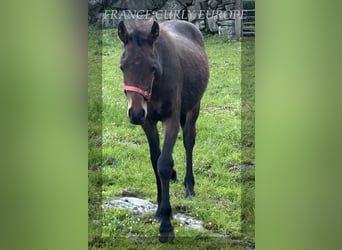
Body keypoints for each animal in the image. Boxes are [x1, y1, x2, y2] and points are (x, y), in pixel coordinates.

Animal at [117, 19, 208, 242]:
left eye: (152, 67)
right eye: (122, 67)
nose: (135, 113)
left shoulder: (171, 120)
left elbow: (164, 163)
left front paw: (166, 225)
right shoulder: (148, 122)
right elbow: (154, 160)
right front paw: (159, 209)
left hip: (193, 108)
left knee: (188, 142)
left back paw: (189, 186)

########################################

Work task ▸ Starting from the line that contains "right elbow: (154, 160)", reproduce each line of the data exactly through the last one.

Output of the exercise ▸
right elbow: (154, 160)
right front paw: (159, 209)
left hip: (193, 108)
left knee: (188, 142)
left back paw: (189, 186)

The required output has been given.